Monday, August 29, 2011

Re-focusing... my self

I've decided to take a break, of sorts, from writing on my blog.

I will also be greatly limiting my other internet interactions (facebook, twitter, message boards, etc) at the same time.

Not a total break, but a self-imposed significant restriction on those items.

Why, you ask?

Well, the word "image" has been brought into my attention over the past year or so, first at such great intervals so as not to really notice, but lately with greater and greater frequency.

And I have been struggling internally because, on a related note, I often feel like my image doesn't reflect who I am.

And that fact was thrown in my face brought to my attention very clearly recently on a message board. The member's response to my post not only assessed my actions, but touched on her assessment of me. And while I disagree with her assessment, I own it.I would like to state that again.

I take ownership of her assessment of me.

Why? Because the image others have of ourselves, their assessments of us as people, they can only base on what we put out there.

Oh sure, they combine what we put out there with their own experiences, their own baggage, and roll it it all up into their image of us, but... at least 90% of it we have to own, because it's what we have shown.

So while I disagreed with her approach, I never refuted what she said. But I have given it the situation a lot of thought, and how it fits into my journey. It's something I was already thinking about, already trying to improve upon.

In fact, a major catalyst for my Spread the Happy posts was, well, not so much intended to change my image, as it was to help me change my mindset and what I am putting out there.
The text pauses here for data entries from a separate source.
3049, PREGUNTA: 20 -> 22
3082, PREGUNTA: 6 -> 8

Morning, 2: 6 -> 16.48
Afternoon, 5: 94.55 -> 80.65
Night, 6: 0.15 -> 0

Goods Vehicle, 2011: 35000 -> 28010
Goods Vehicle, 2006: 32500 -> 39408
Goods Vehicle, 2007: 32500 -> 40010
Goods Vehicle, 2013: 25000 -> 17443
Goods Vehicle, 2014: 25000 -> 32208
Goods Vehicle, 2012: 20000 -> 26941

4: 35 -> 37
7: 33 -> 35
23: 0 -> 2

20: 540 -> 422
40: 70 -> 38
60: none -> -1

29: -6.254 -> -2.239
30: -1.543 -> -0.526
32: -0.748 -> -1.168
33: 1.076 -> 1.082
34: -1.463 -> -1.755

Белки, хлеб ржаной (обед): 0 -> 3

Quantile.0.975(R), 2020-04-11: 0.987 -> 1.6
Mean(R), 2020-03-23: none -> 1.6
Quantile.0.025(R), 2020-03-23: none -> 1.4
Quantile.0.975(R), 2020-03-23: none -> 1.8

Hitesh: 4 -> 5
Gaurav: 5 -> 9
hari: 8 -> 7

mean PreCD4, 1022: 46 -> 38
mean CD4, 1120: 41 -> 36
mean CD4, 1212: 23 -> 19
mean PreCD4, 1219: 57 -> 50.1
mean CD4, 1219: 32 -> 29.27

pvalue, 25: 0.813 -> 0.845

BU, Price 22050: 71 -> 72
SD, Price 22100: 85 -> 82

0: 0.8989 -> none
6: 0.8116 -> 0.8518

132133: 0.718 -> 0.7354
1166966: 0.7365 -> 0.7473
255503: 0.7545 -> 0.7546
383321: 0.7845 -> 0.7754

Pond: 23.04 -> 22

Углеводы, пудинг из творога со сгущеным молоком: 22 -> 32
This past weekend I attended our church's Women's Retreat. Friday night the speaker spoke on... you guessed it... image.

Okay, she never actually used that word. But her message was based on this verse:

"For as he thinketh in his heart, so is he:..."    -- Proverbs 23:7a

and she used this picture for illustration:


source
And her whole message revolved around how we see ourselves versus how we truly are versus what the world sees versus what God sees.

And somewhere during her message, it hit me. I need to stop. Just stop. I need to stop putting things out into the world, until I get my internal self in order. And the fact is, I'm just not there yet.

I'm working on it. I'm greatly improved, but... not there.

And as much as I enjoy writing thru my journey, and as therapeutic as I find it, and as much wonderful support as I have gotten from my readers... I need to take a break.

I don't know for how long. And it won't be a 100% total break. And most likely I will still be writing, just not posting. Yet. Because the writing is so therapeutic for me.

And then when I am ready to post those musings, I can read & re-read and re-read again, and decide if they are truly reflective of my self.

If the image truly reflects the person.

Because right now, I don't think it does. Not totally.

I hope ya'll will stick around. I do plan to be back. But if God leads me in another direction, I'll be sure to let you know. But for now... I do plan to be back.

Take care, and, as always... thanks for checking in.

4 comments:

Melissa said...

While I understand taking a step back, it does sadden me. I enjoy reading your posts and many times reflecting them to my own. I will miss your stories and updates. I hope you are able to return in the future. Take care!

'Yellow Rose' Jasmine said...

You do what you need to do. I have been happy to find you recently and have benefited from what you have posted.
Remember, no one is perfect and doing our best is often really all we can do.

Gina said...

Good luck - we'll be here when you get back!

Marianne said...

Happy trails my friend, until we meet again!